§ **Directions for this task**: Make an exact transcript of the lines in the data below, starting with the one containing "Table 2. Emotion elicitation" and going on through the one containing "Figure 13. ( a", with both included and the pictures left out.

§ **Data records**:
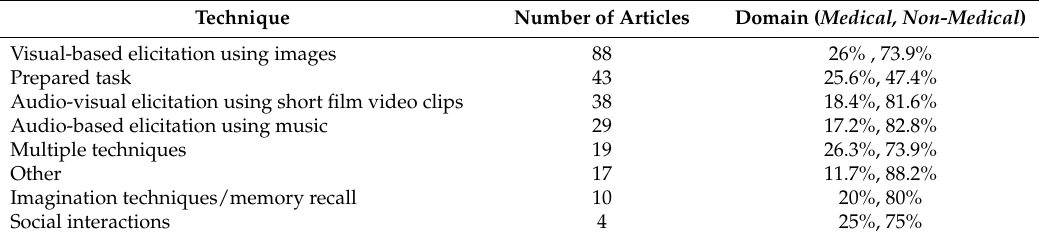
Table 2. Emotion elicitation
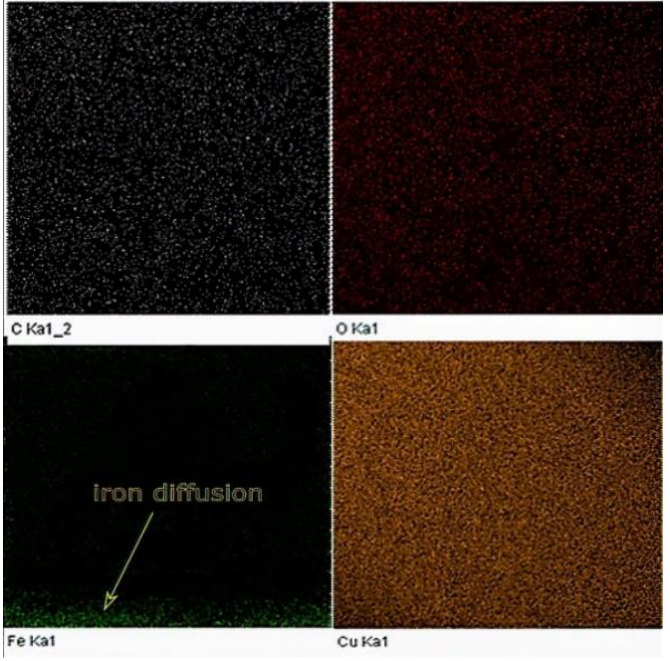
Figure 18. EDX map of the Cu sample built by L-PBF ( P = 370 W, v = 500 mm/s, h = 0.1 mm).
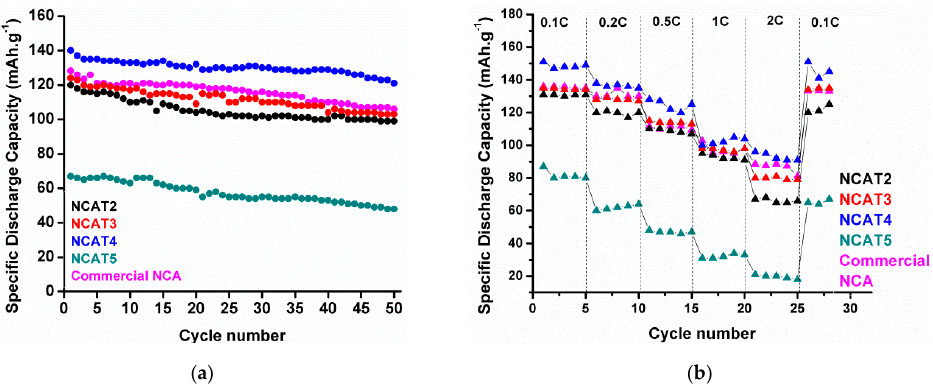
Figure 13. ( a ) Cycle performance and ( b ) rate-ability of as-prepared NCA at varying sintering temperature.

...

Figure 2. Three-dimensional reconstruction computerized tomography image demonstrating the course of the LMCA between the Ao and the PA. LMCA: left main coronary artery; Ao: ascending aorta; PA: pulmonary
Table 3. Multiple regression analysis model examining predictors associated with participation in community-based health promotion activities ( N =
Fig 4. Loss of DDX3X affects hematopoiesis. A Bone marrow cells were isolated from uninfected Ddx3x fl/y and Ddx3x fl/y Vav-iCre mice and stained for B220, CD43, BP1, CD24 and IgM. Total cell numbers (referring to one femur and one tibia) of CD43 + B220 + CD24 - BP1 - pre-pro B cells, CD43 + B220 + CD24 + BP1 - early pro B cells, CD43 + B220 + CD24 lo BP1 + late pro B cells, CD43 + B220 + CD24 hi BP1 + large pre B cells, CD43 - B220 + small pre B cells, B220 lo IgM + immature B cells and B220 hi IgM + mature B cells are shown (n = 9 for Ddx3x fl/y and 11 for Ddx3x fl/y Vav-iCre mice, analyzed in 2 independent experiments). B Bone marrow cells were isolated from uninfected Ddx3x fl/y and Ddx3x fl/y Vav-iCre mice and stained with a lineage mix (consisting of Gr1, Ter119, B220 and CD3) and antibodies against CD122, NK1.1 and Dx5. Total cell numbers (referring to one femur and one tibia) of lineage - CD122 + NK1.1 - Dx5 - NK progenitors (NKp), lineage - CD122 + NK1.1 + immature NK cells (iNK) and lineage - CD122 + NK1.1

§ **Response area**:
Table 2. Emotion elicitation
Figure 18. EDX map of the Cu sample built by L-PBF ( P = 370 W, v = 500 mm/s, h = 0.1 mm).
Figure 13. ( a ) Cycle performance and ( b ) rate-ability of as-prepared NCA at varying sintering temperature.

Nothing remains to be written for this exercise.